Check if a property exists.

Parameters¶

keystr: Property key
scope{“molecule”, “atom”}, optional: Restrict the lookup to one scope.

Returns¶

bool: True if property exists, False otherwise

delete_property(key: str) → None¶: Delete a custom property by key.

atompack.add_ase_batch(db, atoms_list, *, copy_info=True, copy_arrays=True, info=None, atom_keys=None, batch_size=512)[source]¶: Write many ASE Atoms objects efficiently, preserving supported metadata.

atompack.from_ase(atoms, energy=None, forces=None, charges=None, velocities=None, cell=None, stress=None, copy_info=True, copy_arrays=True, info=None, atom_keys=None)[source]¶

Convert one ASE Atoms object to an atompack Molecule.

Custom values from atoms.info, atoms.arrays, calculator results, and explicit info= overrides are stored as molecule-scope properties.

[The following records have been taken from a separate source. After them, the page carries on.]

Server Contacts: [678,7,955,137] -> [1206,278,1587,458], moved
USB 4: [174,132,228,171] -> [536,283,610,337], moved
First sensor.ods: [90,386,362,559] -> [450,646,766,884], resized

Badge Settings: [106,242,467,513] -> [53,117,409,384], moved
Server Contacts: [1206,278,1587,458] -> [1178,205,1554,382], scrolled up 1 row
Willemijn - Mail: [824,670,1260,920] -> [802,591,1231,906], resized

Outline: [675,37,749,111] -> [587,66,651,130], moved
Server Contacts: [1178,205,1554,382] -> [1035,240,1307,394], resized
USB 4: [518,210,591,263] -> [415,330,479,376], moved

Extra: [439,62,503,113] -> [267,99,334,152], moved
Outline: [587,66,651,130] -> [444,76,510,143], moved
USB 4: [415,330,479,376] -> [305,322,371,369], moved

Keys listed in atom_keys are stored as atom-scope custom properties. Array shape is not used to infer atom-property scope during ingestion.

atompack.to_ase(molecule, *, attach_calc=True, calc_mode='singlepoint', copy_info=True, copy_arrays=True)[source]¶

Convert an atompack molecule to ase.Atoms.

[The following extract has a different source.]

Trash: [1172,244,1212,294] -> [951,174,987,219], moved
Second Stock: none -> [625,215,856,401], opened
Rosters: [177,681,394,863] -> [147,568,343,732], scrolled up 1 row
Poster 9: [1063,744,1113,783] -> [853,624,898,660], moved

The conversion reads directly from the molecule getters, so it works for both owned and view-backed molecules without going through molecule.atoms(). That keeps the path compatible with lazy SOA-backed molecules, although ASE object creation still requires Python/NumPy allocations.

Mapping rules:

positions and atomic_numbers always become the ASE geometry.
cell and pbc are copied when present.
velocities are attached with atoms.set_velocities(...).
energy, forces, stress, and charges are attached through an ASE calculator when attach_calc=True. calc_mode="singlepoint" preserves ASE’s snapshot semantics, while calc_mode="nocopy" is faster but does not snapshot the atoms state.
Custom properties shaped like per-atom arrays are stored in atoms.arrays when copy_arrays=True.
Remaining custom properties are stored in atoms.info when copy_info=True.

Parameters¶

moleculeatompack.Molecule: Molecule to convert.
attach_calcbool, default=True: Attach supported builtin results through an ASE calculator.
calc_mode{“singlepoint”, “nocopy”, “none”}, default=”singlepoint”: Calculator attachment mode. "singlepoint" uses ASE’s standard snapshotting calculator, "nocopy" skips the internal atoms copy for higher throughput, and "none" suppresses calculator attachment.
copy_infobool, default=True: Copy non-array custom properties into atoms.info.
copy_arraysbool, default=True: Copy per-atom custom arrays into atoms.arrays.

Returns¶

ase.Atoms: Converted ASE object.

atompack.to_ase_batch(source, indices=None, *, attach_calc=True, calc_mode='singlepoint', copy_info=True, copy_arrays=True)[source]¶: Convert many atompack molecules to ASE Atoms efficiently.